**The exercise:**
Pick out and copy every line in the data below that contains the word "common". Case matters.

--------------------

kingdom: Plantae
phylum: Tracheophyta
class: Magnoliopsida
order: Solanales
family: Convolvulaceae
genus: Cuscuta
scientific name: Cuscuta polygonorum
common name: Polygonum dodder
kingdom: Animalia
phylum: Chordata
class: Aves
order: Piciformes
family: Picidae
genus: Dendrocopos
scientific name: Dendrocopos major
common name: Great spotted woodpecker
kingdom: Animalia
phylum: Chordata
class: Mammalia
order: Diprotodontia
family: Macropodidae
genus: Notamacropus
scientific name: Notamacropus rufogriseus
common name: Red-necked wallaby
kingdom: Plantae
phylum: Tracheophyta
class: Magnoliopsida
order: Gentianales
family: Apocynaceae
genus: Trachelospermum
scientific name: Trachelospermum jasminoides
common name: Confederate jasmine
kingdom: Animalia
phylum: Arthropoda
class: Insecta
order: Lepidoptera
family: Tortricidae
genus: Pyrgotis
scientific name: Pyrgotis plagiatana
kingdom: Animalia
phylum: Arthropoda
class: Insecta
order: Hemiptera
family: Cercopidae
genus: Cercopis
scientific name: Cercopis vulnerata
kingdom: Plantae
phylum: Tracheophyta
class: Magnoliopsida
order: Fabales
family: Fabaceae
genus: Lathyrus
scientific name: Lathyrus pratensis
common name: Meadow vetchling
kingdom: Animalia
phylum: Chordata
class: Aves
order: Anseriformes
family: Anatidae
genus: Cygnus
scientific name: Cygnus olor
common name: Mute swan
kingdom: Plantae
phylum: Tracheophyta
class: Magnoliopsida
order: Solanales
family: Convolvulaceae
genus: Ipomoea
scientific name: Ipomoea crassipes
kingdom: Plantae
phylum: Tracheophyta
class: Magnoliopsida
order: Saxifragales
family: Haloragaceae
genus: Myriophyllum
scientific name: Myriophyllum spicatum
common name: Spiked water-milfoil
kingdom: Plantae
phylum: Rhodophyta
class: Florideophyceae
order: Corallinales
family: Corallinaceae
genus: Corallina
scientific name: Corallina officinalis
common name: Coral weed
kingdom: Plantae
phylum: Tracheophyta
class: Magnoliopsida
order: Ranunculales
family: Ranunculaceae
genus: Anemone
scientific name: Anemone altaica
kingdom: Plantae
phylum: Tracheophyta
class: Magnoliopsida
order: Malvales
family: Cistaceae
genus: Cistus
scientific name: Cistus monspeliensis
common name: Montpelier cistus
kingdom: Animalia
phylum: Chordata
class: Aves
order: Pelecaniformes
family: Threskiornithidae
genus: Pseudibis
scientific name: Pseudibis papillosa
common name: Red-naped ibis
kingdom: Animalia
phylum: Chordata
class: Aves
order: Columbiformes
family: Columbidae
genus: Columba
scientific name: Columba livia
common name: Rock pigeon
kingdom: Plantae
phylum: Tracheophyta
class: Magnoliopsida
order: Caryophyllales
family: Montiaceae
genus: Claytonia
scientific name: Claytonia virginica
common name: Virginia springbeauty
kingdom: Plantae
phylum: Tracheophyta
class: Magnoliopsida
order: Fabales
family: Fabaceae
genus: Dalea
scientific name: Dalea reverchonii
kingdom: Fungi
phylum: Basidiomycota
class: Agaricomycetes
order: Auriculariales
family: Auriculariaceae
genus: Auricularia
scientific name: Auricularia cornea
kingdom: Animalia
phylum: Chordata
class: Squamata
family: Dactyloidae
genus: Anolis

--------------------

**The completed task:**
common name: Polygonum dodder
common name: Great spotted woodpecker
common name: Red-necked wallaby
common name: Confederate jasmine
common name: Meadow vetchling
common name: Mute swan
common name: Spiked water-milfoil
common name: Coral weed
common name: Montpelier cistus
common name: Red-naped ibis
common name: Rock pigeon
common name: Virginia springbeauty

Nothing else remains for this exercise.